◆ Brief
If an entry holds a picture, leave the picture out and copy the rest exactly.

◆ Data listing

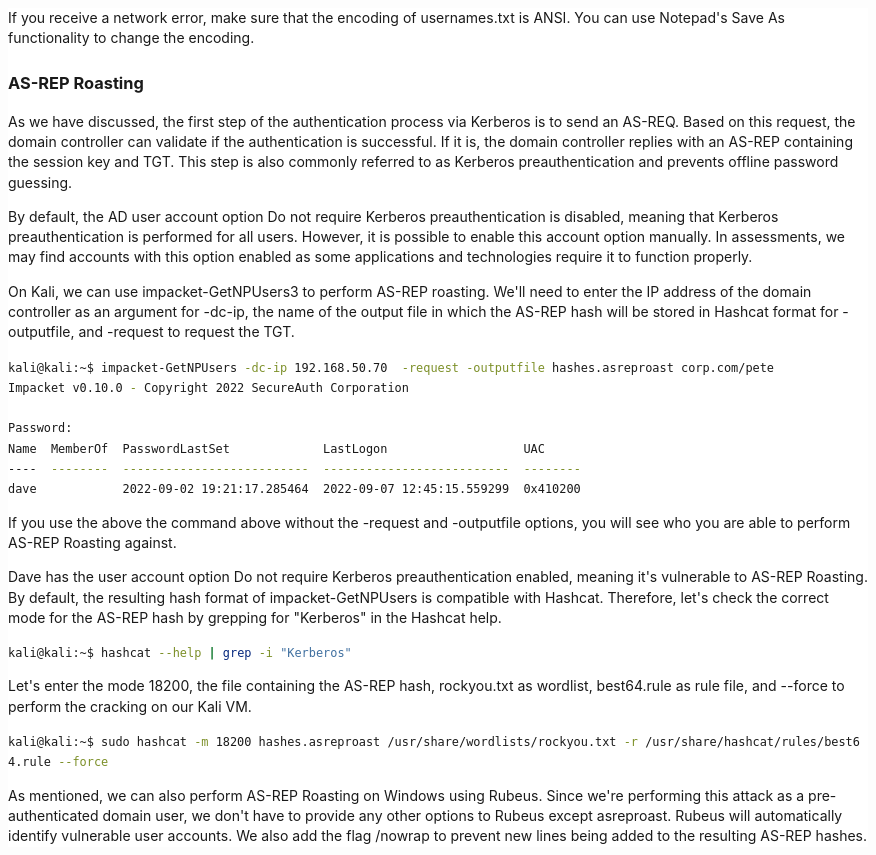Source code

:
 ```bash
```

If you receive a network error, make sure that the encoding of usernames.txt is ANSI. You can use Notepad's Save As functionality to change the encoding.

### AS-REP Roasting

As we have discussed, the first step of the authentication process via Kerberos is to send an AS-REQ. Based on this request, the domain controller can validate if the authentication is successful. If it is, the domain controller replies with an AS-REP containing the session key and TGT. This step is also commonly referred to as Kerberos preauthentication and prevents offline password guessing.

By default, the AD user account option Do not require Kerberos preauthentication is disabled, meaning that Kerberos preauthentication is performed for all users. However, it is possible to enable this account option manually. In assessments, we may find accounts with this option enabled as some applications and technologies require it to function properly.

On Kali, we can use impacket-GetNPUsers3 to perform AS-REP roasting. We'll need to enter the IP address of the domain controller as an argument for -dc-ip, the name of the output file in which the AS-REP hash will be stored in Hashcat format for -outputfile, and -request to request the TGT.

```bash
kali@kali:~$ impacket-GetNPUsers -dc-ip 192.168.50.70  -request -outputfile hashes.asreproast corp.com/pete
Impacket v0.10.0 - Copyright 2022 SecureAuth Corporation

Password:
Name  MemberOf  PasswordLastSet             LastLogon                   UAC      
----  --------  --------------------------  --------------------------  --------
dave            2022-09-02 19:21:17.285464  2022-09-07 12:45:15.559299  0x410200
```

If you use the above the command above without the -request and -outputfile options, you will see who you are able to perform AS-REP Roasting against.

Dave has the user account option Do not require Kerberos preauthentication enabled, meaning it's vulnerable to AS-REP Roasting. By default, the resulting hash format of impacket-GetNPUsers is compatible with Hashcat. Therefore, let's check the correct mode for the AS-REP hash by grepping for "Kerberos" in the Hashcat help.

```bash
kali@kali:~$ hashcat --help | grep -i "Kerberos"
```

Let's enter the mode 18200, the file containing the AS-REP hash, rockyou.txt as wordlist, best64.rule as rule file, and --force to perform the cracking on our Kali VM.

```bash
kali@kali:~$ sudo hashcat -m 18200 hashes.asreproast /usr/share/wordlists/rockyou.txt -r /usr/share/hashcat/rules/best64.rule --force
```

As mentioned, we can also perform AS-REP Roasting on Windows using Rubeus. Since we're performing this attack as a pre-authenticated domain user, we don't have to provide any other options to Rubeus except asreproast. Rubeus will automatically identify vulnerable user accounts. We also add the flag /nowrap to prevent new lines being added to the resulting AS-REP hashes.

◆ Answer to this problem
Source code

:
 ```bash
```

If you receive a network error, make sure that the encoding of usernames.txt is ANSI. You can use Notepad's Save As functionality to change the encoding.

### AS-REP Roasting

As we have discussed, the first step of the authentication process via Kerberos is to send an AS-REQ. Based on this request, the domain controller can validate if the authentication is successful. If it is, the domain controller replies with an AS-REP containing the session key and TGT. This step is also commonly referred to as Kerberos preauthentication and prevents offline password guessing.

By default, the AD user account option Do not require Kerberos preauthentication is disabled, meaning that Kerberos preauthentication is performed for all users. However, it is possible to enable this account option manually. In assessments, we may find accounts with this option enabled as some applications and technologies require it to function properly.

On Kali, we can use impacket-GetNPUsers3 to perform AS-REP roasting. We'll need to enter the IP address of the domain controller as an argument for -dc-ip, the name of the output file in which the AS-REP hash will be stored in Hashcat format for -outputfile, and -request to request the TGT.

```bash
kali@kali:~$ impacket-GetNPUsers -dc-ip 192.168.50.70  -request -outputfile hashes.asreproast corp.com/pete
Impacket v0.10.0 - Copyright 2022 SecureAuth Corporation

Password:
Name  MemberOf  PasswordLastSet             LastLogon                   UAC      
----  --------  --------------------------  --------------------------  --------
dave            2022-09-02 19:21:17.285464  2022-09-07 12:45:15.559299  0x410200
```

If you use the above the command above without the -request and -outputfile options, you will see who you are able to perform AS-REP Roasting against.

Dave has the user account option Do not require Kerberos preauthentication enabled, meaning it's vulnerable to AS-REP Roasting. By default, the resulting hash format of impacket-GetNPUsers is compatible with Hashcat. Therefore, let's check the correct mode for the AS-REP hash by grepping for "Kerberos" in the Hashcat help.

```bash
kali@kali:~$ hashcat --help | grep -i "Kerberos"
```

Let's enter the mode 18200, the file containing the AS-REP hash, rockyou.txt as wordlist, best64.rule as rule file, and --force to perform the cracking on our Kali VM.

```bash
kali@kali:~$ sudo hashcat -m 18200 hashes.asreproast /usr/share/wordlists/rockyou.txt -r /usr/share/hashcat/rules/best64.rule --force
```

As mentioned, we can also perform AS-REP Roasting on Windows using Rubeus. Since we're performing this attack as a pre-authenticated domain user, we don't have to provide any other options to Rubeus except asreproast. Rubeus will automatically identify vulnerable user accounts. We also add the flag /nowrap to prevent new lines being added to the resulting AS-REP hashes.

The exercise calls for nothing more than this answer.